### TEXT
::::::::

The value was arbitrary which i thought would be enough
for buffer... This should be taken care with the suggested
approach as said.
Sincerely,
Ryo Takakura
>~Andrew
________________________________________
差出人: Andrew Cooper <andrew.cooper3@xxxxxxxxxx>
送信日時: 2026年6月30日 1:33
宛先: Ryo Takakura; xen-devel@xxxxxxxxxxxxxxxxxxxx
CC: Andrew Cooper; roger.pau@xxxxxxxxxx; ross.lagerwall@xxxxxxxxxx;
sstabellini@xxxxxxxxxx; julien@xxxxxxx; bertrand.marquis@xxxxxxx;
michal.orzel@xxxxxxx; Volodymyr_Babchuk@xxxxxxxx; anthony.perard@xxxxxxxxxx;
jbeulich@xxxxxxxx; Hirokazu Takahashi; Koichiro Den
件名: Re: [RFC] xen/arm64: livepatch: enable attaching callbacks
On 29/06/2026 3:01 am, Ryo Takakura wrote:
> Linux ftrace allows registering callbacks which is useful
> for debugging and tracing events. On Linux, it is done by
> reserving function entry points at compile time which can
> later be patched to branch to a trampoline.

::::::::

Summarize the email excerpt in two sentences.

### RECORDS SUPPLIED

::::::::

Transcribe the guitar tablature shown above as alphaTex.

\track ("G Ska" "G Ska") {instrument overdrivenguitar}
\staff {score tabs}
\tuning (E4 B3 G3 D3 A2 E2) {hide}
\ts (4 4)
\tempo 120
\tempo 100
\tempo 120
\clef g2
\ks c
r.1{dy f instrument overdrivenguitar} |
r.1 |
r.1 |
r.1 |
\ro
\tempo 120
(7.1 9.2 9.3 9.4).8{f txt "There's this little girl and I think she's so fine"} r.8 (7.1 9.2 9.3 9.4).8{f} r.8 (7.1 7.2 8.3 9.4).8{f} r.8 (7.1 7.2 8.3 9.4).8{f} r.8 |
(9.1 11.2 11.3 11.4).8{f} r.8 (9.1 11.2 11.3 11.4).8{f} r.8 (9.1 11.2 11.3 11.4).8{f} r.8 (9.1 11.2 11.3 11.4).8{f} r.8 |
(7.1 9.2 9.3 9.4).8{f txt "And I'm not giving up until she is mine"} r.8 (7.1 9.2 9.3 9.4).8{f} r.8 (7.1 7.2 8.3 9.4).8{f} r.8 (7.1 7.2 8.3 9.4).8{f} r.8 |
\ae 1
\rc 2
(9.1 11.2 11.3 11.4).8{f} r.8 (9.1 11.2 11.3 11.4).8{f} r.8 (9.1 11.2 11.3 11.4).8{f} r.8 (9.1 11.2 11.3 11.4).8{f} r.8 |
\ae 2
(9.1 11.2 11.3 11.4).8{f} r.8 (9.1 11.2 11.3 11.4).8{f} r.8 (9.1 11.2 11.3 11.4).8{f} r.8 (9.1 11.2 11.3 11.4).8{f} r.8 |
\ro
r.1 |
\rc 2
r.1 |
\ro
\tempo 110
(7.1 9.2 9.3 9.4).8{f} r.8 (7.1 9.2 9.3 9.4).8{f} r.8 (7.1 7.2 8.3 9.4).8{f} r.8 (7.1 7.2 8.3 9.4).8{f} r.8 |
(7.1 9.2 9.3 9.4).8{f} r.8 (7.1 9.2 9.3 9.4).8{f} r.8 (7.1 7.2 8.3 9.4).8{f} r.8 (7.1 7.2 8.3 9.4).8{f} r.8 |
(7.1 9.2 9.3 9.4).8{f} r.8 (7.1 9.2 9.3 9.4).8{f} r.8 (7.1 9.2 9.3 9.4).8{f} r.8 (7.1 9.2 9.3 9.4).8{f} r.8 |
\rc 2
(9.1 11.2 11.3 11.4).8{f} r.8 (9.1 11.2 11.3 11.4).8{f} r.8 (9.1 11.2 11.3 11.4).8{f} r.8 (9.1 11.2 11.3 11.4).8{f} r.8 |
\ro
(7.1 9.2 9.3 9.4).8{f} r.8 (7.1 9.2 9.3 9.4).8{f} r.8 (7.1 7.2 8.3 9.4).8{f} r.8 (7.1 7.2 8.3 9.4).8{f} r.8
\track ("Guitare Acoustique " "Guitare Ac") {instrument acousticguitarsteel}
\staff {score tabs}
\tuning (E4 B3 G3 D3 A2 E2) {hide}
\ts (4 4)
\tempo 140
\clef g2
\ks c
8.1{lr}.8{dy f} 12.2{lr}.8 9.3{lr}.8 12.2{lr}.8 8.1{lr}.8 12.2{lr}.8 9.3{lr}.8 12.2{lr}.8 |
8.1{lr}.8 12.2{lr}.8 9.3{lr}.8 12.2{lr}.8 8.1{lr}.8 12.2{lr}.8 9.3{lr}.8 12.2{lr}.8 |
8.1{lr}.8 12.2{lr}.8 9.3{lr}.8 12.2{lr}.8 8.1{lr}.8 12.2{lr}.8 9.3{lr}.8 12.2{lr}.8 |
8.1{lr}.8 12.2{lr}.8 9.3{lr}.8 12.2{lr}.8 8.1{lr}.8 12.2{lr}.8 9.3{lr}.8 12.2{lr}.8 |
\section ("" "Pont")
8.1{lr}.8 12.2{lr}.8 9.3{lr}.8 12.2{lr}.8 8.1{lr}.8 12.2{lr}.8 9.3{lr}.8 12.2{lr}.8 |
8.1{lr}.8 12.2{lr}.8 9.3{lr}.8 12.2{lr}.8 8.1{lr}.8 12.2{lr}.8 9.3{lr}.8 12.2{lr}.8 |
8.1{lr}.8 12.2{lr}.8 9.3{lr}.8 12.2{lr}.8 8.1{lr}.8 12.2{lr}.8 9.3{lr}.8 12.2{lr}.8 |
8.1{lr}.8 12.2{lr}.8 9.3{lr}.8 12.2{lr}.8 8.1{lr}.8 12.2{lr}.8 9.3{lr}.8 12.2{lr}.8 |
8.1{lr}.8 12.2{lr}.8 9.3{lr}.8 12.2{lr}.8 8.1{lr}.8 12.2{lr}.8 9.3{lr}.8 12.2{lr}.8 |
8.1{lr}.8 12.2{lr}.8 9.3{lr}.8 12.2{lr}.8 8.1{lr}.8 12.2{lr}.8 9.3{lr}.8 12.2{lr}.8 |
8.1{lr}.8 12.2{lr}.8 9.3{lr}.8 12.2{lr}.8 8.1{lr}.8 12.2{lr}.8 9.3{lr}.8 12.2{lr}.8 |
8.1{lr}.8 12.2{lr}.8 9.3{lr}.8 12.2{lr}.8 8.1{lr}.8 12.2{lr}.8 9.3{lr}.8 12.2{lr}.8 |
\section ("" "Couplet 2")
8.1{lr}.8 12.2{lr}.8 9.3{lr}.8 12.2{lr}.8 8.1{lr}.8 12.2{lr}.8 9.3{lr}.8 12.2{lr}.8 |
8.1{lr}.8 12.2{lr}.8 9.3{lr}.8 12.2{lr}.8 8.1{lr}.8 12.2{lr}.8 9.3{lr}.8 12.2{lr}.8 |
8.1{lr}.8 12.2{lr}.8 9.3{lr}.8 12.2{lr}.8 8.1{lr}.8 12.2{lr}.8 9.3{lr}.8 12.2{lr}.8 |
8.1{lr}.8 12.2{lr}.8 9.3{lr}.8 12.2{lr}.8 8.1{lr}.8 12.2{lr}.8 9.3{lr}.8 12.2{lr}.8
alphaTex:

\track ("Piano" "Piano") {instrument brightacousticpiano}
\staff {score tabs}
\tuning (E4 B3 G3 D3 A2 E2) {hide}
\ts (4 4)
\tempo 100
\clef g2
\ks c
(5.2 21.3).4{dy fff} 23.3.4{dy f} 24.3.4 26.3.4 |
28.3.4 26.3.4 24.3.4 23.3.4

::::::::

### FULL SOLUTION
Ryo Takakura writes that the value was arbitrary and was thought to be enough for a buffer, and that the suggested approach should take care of this. The quoted earlier message, in the thread "[RFC] xen/arm64: livepatch: enable attaching callbacks," notes that Linux ftrace allows registering callbacks for debugging and tracing events by reserving function entry points at compile time that can later be patched to branch to a trampoline.